• DOCUMENT SEGMENT:

Efforts to obtain a response from Saltsman, who served as the state House Republican Caucus' chief consultant in 2020, were unsuccessful. A former Tennessee Republican Party chair, Saltsman later worked as a political adviser to then-U.S. Sen. Bill Frist, R-Tennessee, when Frist served as National Republican Senatorial Campaign Committee chair during the 2002 campaign cycle. He later managed Republican Mike Huckabee's unsuccessful 2008 presidential campaign.

In 2010, Saltsman ran now-U.S. Rep. Chuck Fleischmann's ultimately successful 3rd Congressional District campaign in which Fleischmann squared off with Smith, a former Tennessee Republican Party chair, in a GOP primary struggle in which Fleischmann emerged as victor and then handily won the general election.

• TASKS FOR THIS EXERCISE:
1. Translate this sentence from the excerpt about Saltsman into Spanish: "He later managed Republican Mike Huckabee's unsuccessful 2008 presidential campaign."
2. Reproduce the part of the excerpt about Saltsman starting with "In 2010, Saltsman" and going on through "the general election.".

• LISTED ENTRIES:
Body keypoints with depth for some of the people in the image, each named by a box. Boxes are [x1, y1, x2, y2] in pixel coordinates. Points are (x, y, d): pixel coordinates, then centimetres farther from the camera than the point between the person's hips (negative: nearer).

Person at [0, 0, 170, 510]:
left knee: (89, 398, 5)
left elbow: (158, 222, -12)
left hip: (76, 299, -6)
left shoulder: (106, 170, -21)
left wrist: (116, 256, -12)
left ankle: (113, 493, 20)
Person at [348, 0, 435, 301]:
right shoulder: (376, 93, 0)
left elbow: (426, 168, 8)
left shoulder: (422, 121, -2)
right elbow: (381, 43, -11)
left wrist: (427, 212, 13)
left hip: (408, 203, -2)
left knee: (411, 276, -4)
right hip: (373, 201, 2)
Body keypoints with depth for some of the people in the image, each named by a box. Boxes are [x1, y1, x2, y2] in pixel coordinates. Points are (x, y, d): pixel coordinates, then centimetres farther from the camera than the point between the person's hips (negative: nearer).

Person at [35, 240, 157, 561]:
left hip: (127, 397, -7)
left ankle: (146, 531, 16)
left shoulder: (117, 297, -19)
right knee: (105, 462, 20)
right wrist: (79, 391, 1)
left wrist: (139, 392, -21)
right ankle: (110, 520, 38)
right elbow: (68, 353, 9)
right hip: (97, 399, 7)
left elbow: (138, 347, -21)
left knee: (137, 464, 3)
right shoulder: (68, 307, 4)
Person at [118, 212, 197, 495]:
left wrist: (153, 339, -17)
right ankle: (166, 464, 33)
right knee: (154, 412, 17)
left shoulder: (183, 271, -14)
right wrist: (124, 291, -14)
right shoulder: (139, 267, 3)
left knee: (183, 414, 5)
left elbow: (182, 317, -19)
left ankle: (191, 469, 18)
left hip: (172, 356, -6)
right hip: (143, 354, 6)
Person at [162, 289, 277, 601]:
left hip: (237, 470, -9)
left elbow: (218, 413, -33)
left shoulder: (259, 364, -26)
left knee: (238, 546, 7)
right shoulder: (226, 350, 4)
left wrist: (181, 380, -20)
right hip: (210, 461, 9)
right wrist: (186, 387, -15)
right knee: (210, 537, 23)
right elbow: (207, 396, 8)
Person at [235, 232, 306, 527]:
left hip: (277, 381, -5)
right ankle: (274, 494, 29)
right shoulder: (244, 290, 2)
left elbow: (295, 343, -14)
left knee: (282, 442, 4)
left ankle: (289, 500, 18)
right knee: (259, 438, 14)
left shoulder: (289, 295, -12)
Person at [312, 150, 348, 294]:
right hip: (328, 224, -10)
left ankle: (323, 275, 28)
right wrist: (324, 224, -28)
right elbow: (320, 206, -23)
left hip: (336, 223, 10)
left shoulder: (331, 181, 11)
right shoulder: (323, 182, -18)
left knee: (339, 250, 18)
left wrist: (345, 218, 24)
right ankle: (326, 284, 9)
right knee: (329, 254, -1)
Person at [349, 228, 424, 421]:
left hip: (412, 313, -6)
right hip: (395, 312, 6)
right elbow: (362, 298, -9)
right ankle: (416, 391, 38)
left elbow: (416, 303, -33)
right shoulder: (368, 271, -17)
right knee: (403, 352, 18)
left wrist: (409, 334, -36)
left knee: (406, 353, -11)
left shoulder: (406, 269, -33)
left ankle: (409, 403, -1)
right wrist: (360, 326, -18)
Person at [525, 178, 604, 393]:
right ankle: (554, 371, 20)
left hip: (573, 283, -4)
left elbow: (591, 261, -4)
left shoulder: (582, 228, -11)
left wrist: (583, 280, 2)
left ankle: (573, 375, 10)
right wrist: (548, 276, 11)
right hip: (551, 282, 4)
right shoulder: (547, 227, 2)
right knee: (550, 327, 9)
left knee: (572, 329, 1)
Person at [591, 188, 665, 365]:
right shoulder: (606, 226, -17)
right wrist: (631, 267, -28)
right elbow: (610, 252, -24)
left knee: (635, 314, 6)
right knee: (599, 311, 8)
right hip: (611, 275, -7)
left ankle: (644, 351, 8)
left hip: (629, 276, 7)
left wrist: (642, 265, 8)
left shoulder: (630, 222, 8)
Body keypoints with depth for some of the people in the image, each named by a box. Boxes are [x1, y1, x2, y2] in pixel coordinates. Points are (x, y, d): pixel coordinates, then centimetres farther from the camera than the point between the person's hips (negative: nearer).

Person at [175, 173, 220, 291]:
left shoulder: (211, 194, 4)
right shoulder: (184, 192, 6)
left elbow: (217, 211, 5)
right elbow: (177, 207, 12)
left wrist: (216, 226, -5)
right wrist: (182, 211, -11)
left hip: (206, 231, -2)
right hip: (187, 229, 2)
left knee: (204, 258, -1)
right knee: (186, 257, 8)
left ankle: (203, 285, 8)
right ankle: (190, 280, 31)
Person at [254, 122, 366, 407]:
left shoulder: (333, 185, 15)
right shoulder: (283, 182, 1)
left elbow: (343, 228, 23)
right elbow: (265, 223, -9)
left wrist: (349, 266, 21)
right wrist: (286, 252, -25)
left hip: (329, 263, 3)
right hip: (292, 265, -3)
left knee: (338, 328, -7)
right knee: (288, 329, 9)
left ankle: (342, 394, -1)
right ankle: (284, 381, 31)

• RESPONSES FOR EACH TASK:
1. Más tarde dirigió la fallida campaña presidencial de 2008 del republicano Mike Huckabee.

2.
In 2010, Saltsman ran now-U.S. Rep. Chuck Fleischmann's ultimately successful 3rd Congressional District campaign in which Fleischmann squared off with Smith, a former Tennessee Republican Party chair, in a GOP primary struggle in which Fleischmann emerged as victor and then handily won the general election.